## Stated problem 1
According to the text on rotated sorted arrays, within what time bound must the algorithm run?
## Stated problem 2
From the text on rotated sorted arrays, write out the passage that begins at the words "Suppose an array" and stops after the words "O(log n) time.".
-- BEGIN Text to read --
Suppose an array of length n sorted in ascending order is rotated between 1 and n times. For example, the array nums = [0,1,2,4,5,6,7] might become:

[4,5,6,7,0,1,2] if it was rotated 4 times. [0,1,2,4,5,6,7] if it was rotated 7 times. Notice that rotating an array [a[0], a[1], a[2], ..., a[n-1]] 1 time results in the array [a[n-1], a[0], a[1], a[2], ..., a[n-2]].

Given the sorted rotated array nums of unique elements, return the minimum element of this array.

You must write an algorithm that runs in O(log n) time.

Examples​

Example 1:

Input: nums = [3,4,5,1,2]
Output: 1
Explanation: The original array was [1,2,3,4,5] rotated 3 times.

Example 2:

Input: nums = [4,5,6,7,0,1,2]
Output: 0
Explanation: The original array was [0,1,2,4,5,6,7] and it was rotated 4 times.

Example 3:

Input: nums = [11,13,15,17]
Output: 11
Explanation: The original array was [11,13,15,17] and it was rotated 4 times.

Constraints​

  • n == nums.length
  • 1 <= n <= 5000
  • -5000 <= nums[i] <= 5000
  • All the integers of nums are unique.
  • nums is sorted and rotated between 1 and n times.

Solution​

This problem aims to find the minimum element in a rotated sorted array. The provided solution uses a binary search approach to efficiently find the minimum element.

Approach​

Algorithm​

  1. Initialize two pointers, low at the beginning of the array and high at the end of the array.
  2. Use a while loop with the condition low < high:
  • Calculate the middle index mid as low + (high - low) / 2.
  • Compare the element at index mid with the element at index high.
  • If num[mid] < num[high], it means the minimum element is in the left part, so update high = mid.
  • If num[mid] > num[high], it means the minimum element is in the right part, so update low = mid + 1.
  1. When the while loop ends, low will be pointing to the minimum element, so return num[low].

Implementation​

class Solution {
public:
    int findMin(vector<int> &num) {
        int low = 0, high = num.size() - 1;
        // loop invariant: 1. low < high
        //                 2. mid != high and thus A[mid] != A[high] (no duplicate exists)
-- END Text to read --
-- BEGIN Data extract --
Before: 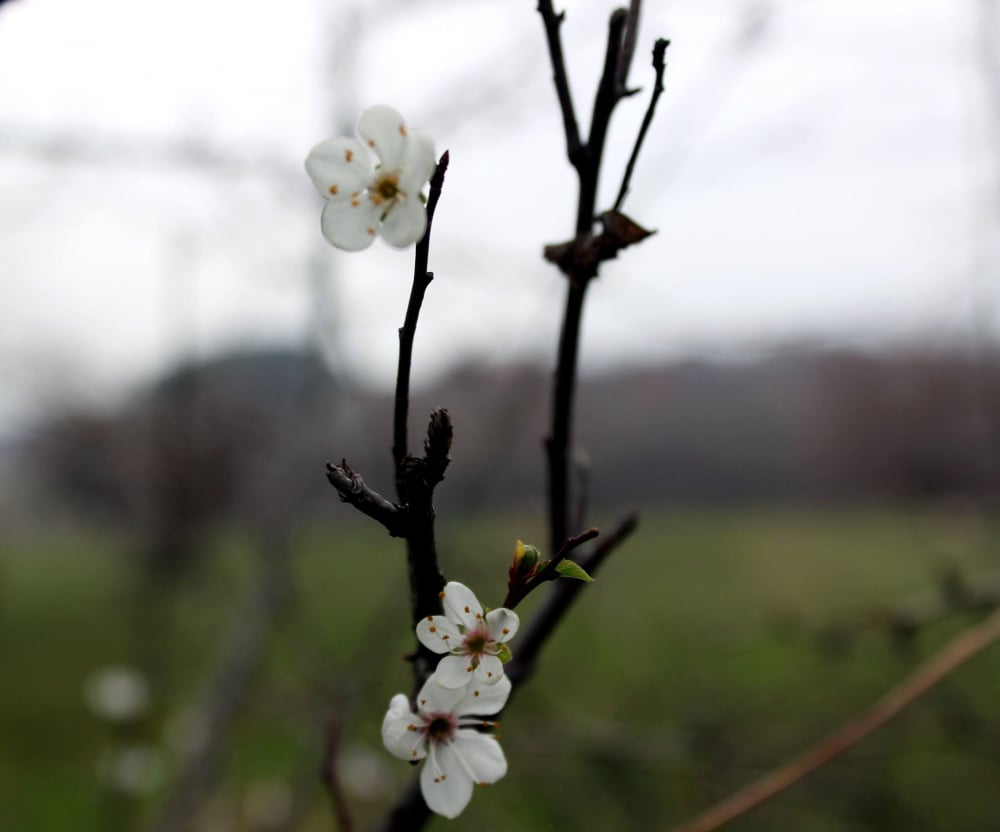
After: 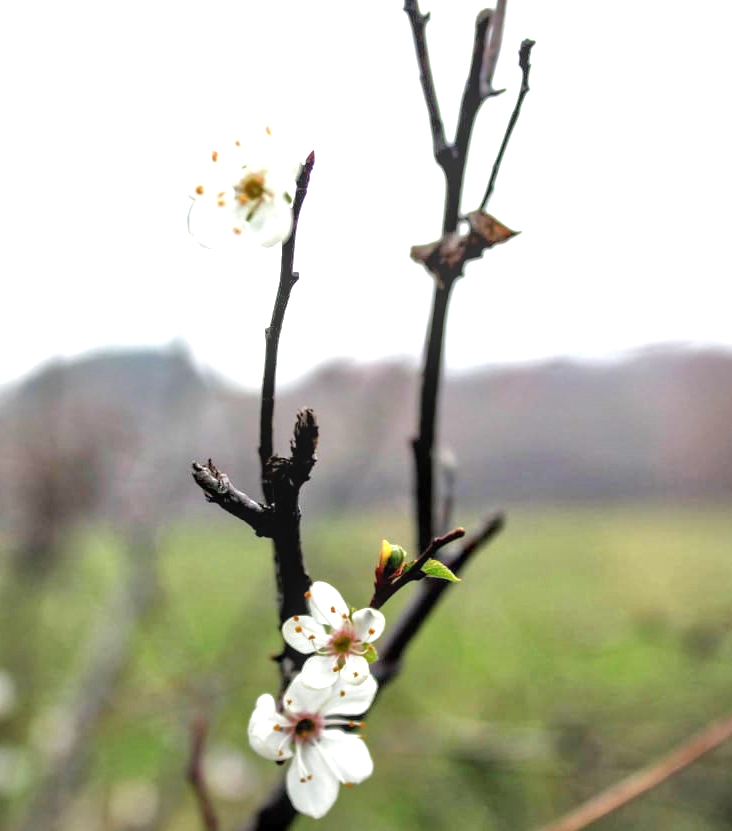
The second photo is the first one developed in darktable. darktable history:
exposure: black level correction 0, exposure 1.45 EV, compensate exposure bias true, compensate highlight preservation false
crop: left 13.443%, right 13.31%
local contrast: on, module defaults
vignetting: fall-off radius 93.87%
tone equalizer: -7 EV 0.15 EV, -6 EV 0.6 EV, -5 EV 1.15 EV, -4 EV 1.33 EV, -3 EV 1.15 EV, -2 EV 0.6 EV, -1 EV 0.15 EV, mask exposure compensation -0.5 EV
-- END Data extract --
-- BEGIN Data extract --
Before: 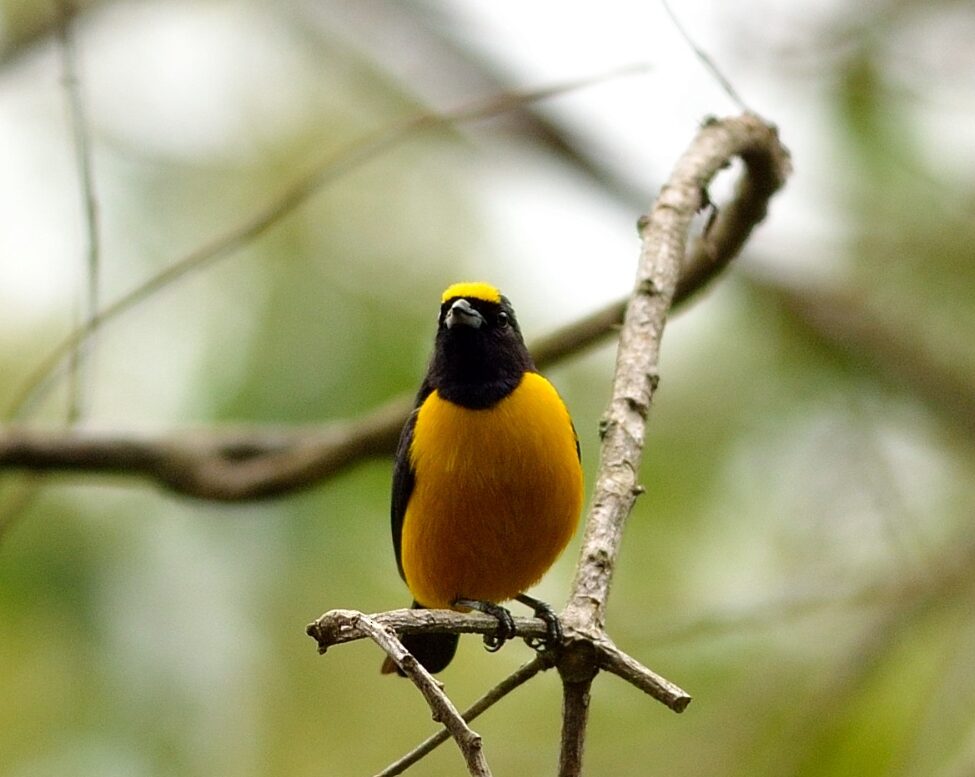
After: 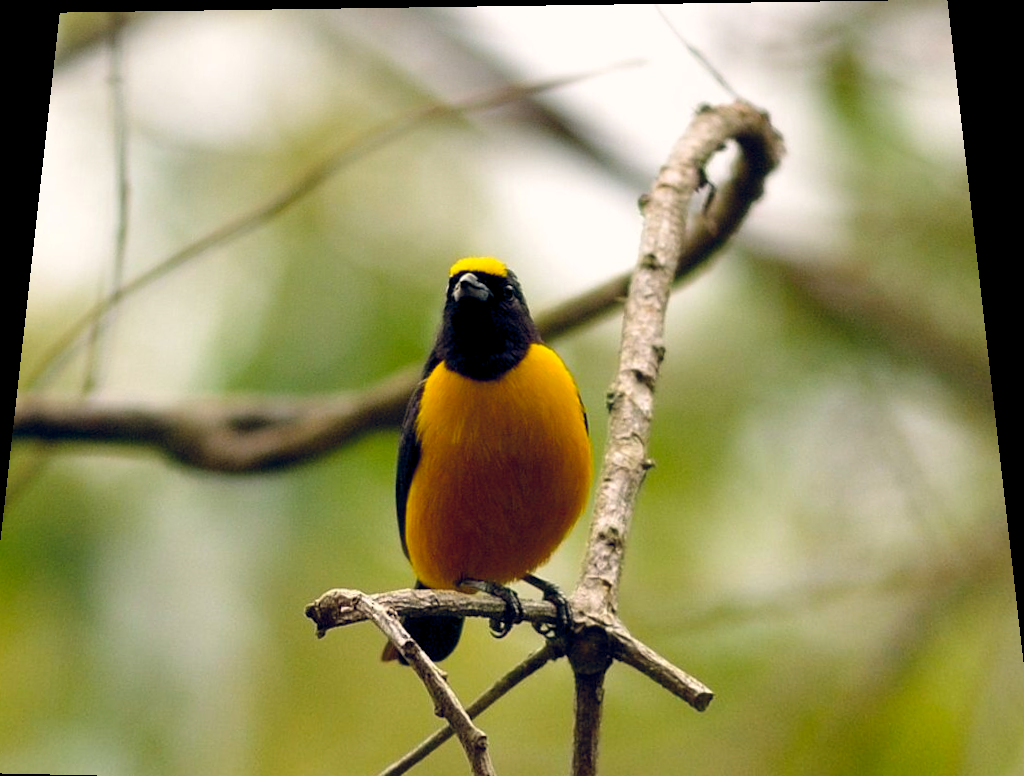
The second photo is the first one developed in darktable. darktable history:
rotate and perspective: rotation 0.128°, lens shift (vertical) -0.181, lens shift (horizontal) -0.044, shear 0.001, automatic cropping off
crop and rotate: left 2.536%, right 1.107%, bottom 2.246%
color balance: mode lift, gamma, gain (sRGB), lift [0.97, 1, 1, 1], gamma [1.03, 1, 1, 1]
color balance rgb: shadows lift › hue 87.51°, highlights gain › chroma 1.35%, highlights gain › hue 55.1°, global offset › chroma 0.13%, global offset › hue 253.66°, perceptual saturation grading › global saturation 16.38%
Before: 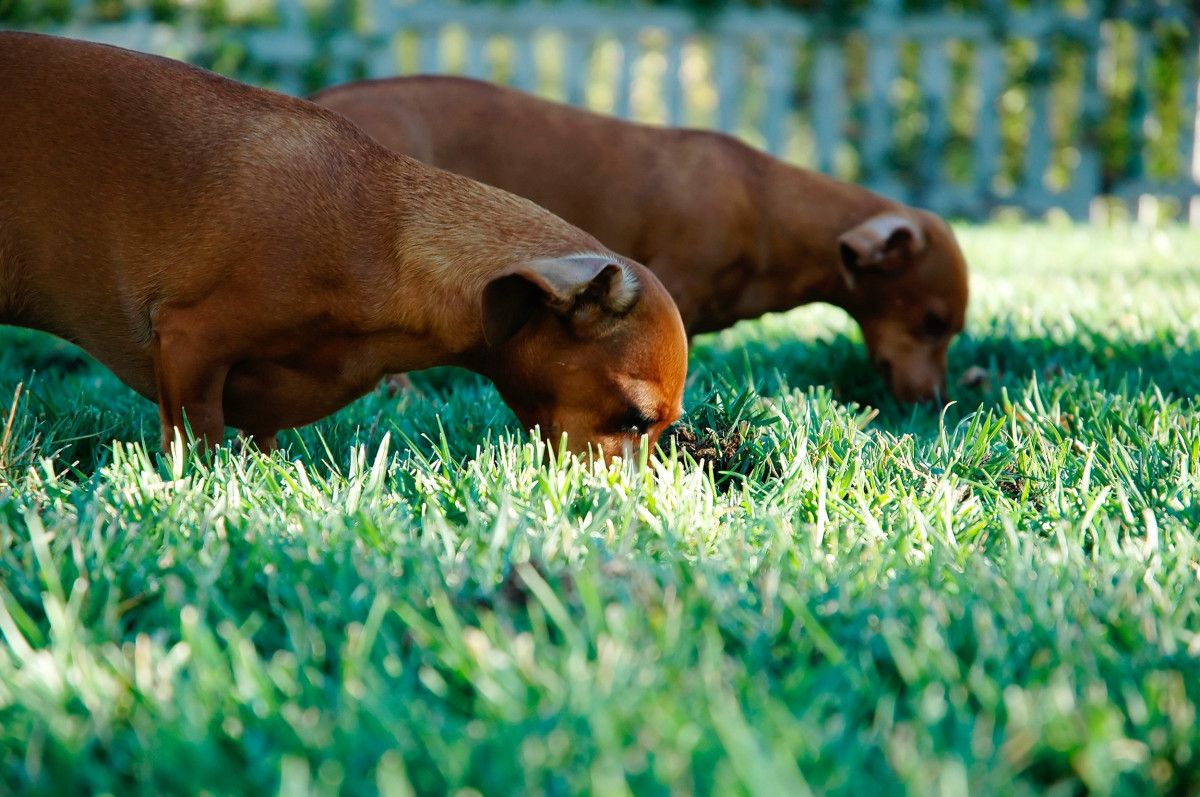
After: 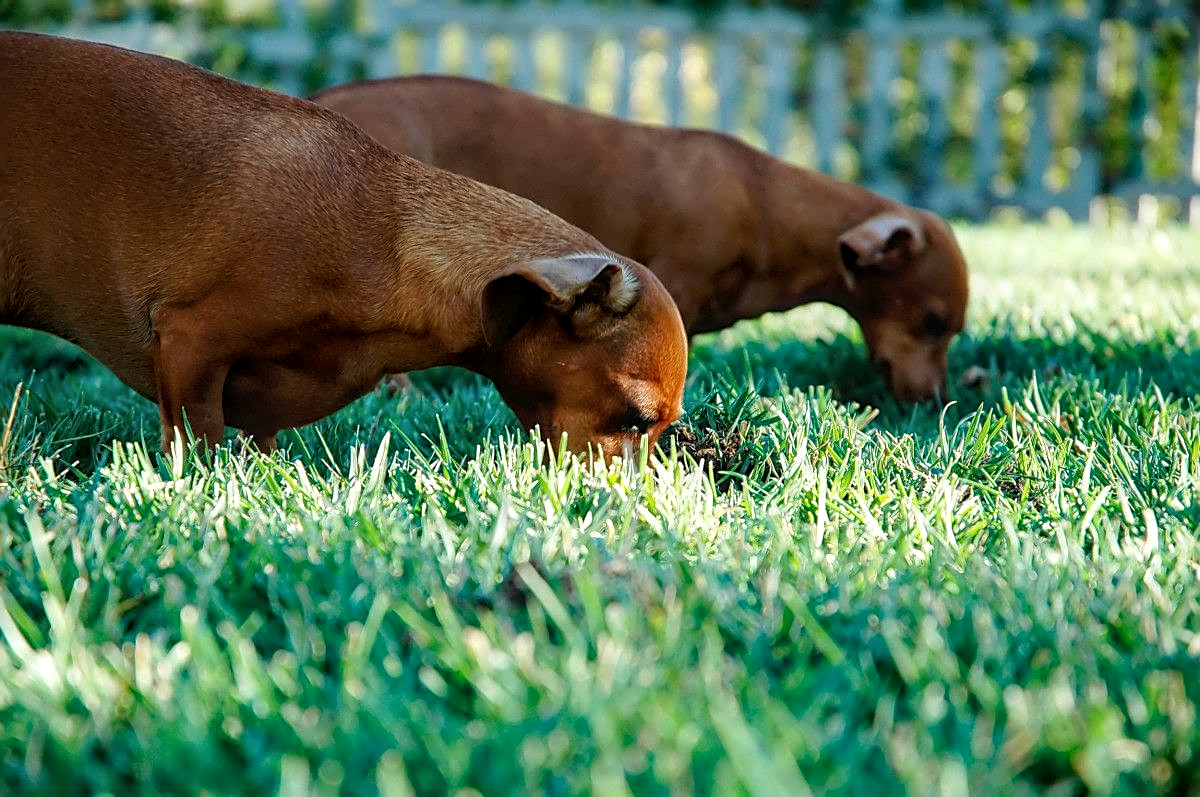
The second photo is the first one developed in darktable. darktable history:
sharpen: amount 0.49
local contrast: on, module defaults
-- END Data extract --
-- BEGIN Data extract --
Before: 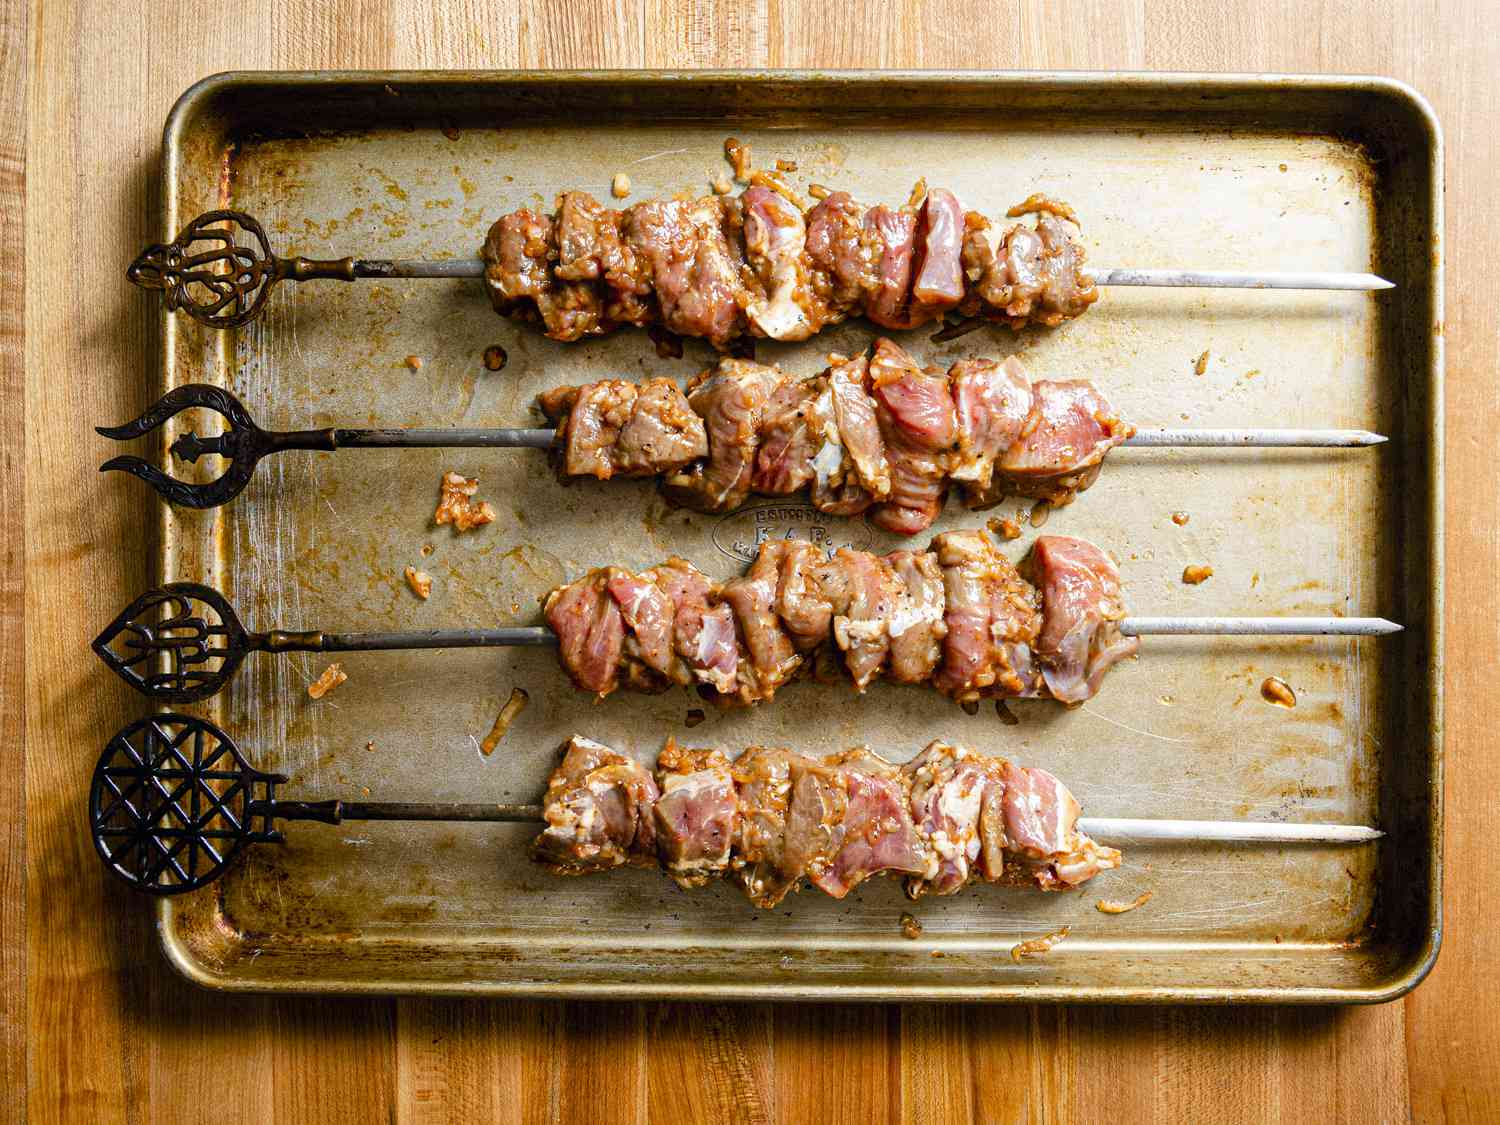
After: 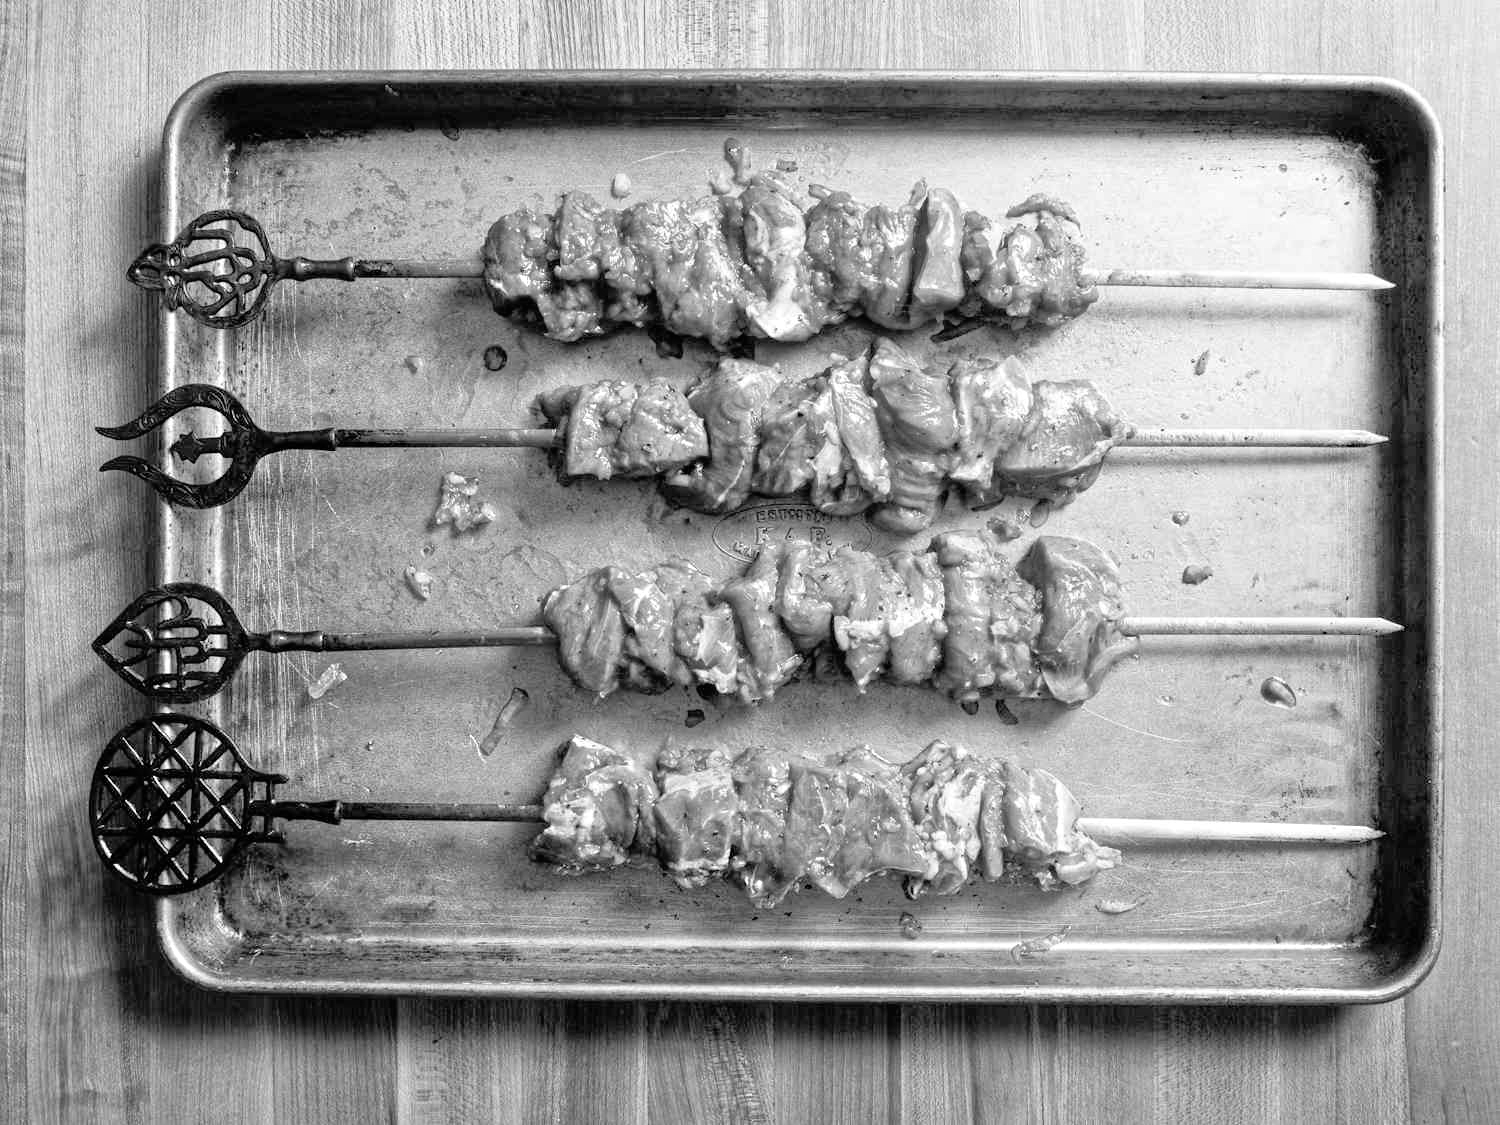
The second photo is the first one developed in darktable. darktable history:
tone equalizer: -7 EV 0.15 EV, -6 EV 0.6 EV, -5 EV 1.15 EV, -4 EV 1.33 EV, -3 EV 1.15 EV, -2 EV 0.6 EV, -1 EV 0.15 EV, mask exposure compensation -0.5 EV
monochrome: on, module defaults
-- END Data extract --
## Worked solution 1
O(log n)

## Worked solution 2
Suppose an array of length n sorted in ascending order is rotated between 1 and n times. For example, the array nums = [0,1,2,4,5,6,7] might become:

[4,5,6,7,0,1,2] if it was rotated 4 times. [0,1,2,4,5,6,7] if it was rotated 7 times. Notice that rotating an array [a[0], a[1], a[2], ..., a[n-1]] 1 time results in the array [a[n-1], a[0], a[1], a[2], ..., a[n-2]].

Given the sorted rotated array nums of unique elements, return the minimum element of this array.

You must write an algorithm that runs in O(log n) time.